4. Section 21 of The Weights and Measures Act, R.S.C., c. 104, does
not apply to a contract for carrying wheat by the carload, al-
though the number of bushels in the car had been ascertained
by bag measurement.

Manitoba Electric & Gas Co. v. Gerrie, (1887) 4 M.R. 210, and
Macdonald v. Corrigal, (1893) 9 M.R. 284, distinguished.

ARGUED: 13th December, 1904.

DECIDED: 4th March, 1905.

THE plaintiff sued to recover the value of a quantity of wheat which he alleged was shipped by him over the defendants' railway and was not acounted for by them.

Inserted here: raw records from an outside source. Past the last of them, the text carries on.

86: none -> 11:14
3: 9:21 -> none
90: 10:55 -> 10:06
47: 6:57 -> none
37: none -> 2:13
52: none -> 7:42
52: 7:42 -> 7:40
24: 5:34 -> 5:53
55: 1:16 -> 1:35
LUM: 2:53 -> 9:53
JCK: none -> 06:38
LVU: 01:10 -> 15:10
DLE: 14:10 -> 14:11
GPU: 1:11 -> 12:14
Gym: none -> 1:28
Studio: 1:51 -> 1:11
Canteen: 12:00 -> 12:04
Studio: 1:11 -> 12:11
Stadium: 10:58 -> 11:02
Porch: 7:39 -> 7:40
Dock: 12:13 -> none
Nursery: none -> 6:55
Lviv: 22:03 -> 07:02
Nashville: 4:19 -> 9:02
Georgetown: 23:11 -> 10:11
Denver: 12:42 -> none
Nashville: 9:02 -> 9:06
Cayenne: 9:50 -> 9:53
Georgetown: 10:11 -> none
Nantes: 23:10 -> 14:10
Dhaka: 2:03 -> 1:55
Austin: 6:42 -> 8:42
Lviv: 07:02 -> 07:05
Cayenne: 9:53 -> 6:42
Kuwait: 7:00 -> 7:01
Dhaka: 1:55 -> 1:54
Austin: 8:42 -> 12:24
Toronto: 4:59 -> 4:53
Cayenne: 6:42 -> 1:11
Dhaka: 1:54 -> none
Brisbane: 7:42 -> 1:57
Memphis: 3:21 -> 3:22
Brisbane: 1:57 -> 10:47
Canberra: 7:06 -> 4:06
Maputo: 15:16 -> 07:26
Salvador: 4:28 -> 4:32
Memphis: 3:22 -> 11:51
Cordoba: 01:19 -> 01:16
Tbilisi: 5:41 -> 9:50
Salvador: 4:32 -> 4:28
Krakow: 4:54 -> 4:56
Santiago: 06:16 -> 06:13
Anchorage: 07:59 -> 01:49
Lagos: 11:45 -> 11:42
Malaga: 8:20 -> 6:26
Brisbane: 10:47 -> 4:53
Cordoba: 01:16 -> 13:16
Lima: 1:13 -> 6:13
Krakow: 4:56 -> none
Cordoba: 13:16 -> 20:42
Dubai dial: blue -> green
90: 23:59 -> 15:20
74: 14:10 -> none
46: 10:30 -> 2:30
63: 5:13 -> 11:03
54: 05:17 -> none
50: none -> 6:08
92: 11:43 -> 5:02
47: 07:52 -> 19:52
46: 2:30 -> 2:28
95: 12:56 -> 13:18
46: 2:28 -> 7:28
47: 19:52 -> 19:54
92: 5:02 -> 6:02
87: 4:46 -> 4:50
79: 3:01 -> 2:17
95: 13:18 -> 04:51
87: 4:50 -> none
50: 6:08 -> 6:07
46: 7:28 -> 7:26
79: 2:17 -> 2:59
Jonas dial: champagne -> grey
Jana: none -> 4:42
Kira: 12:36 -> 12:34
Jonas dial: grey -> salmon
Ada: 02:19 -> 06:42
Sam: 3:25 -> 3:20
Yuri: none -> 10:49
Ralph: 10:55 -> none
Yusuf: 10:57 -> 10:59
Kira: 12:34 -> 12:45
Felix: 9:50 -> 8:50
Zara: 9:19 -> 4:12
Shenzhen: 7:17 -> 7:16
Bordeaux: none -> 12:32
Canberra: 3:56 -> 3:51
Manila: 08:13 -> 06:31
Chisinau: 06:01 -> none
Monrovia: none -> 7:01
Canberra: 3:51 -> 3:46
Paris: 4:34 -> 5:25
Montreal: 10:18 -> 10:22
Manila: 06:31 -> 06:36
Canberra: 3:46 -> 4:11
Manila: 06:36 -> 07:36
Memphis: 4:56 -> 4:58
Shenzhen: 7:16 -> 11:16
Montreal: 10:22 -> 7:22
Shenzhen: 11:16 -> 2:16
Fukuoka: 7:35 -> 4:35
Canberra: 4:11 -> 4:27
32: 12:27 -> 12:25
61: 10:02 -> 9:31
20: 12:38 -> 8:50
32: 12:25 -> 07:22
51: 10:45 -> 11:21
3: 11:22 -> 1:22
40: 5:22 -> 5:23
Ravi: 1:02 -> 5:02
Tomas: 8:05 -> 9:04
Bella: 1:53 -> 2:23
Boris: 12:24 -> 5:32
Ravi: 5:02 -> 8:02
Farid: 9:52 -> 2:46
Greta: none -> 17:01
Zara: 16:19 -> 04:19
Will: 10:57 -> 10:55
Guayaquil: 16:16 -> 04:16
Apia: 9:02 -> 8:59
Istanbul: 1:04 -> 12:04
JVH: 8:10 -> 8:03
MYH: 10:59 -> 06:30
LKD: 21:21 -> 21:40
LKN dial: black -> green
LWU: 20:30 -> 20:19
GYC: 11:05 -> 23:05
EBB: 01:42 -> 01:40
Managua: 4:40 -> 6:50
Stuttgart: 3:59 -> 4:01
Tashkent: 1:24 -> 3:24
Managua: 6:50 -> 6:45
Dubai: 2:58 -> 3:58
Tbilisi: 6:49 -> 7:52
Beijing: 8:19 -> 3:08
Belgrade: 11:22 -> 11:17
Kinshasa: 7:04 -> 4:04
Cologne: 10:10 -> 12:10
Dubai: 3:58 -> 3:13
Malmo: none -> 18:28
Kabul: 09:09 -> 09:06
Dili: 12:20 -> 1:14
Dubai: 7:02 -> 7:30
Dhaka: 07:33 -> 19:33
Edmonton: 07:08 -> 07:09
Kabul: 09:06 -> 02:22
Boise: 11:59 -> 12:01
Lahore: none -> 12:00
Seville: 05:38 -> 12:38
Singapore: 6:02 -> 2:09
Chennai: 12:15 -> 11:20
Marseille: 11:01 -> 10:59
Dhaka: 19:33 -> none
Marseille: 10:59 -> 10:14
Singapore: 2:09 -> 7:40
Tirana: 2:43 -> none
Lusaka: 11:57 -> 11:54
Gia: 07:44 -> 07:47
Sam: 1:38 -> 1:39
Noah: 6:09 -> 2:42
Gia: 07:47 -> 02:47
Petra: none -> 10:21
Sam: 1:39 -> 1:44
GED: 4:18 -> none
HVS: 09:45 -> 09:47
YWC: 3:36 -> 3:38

The case was tried at the Fall assizes at Portage la Prairie, before Perdue, J.

E. Anderson for the plaintiff.

J. H. Munson, K.C., and D. H. Laird for defendants.

The facts are stated in the judgment.



PERDUE, J.-In September, 1902, the plaintiff loaded a PERDUE, J. car of the defendants with wheat at Oakland station, to be shipped to Port Arthur. The car was a new one in good condition. Its nominal capacity was given as 60,000 lbs., but its actual capacity was considerably in excess of that amount. When carrying wheat its nominal load would be 1,000 bushels, but it was customary to ship more than that quantity in such a car. The plaintiff loaded the car on 23rd and 24th September, and the agent sealed it and billed it to Port Arthur. The plaintiff claimed that there were 1,334 bushels of wheat in the car, but the defendants only accounted to him for 800 bushels and 10 pounds.

The wheat was placed in the car by the plaintiff's men, who drew it with teams from the threshing machine as it was threshed. A man was kept at the car to assist in the loading and he kept an account of the number of bags of grain delivered. This man, John Archer, proved that 585 bags of wheat went into the car on the 24th, and, in addition to that, a load of 30 or 31 bags was put in on the 23rd. The evidence showed that each bag would contain at least two bushels and on the average would exceed that quantity per bag. There was also a tally kept at the machine of the amount of grain turned out.

Mr. Fulton, a prominent farmer living near Oakland, loaded a similar car with wheat at the same platform and on the same day that the plaintiff loaded his car. He several times looked into the plaintiff's car during the day and when he looked at it last he thought it was loaded quite a bit beyond its capacity and that it was loaded much the same as his own. He put 595 bags into his car and received from the defendants an out-turn of 1,292 bushels.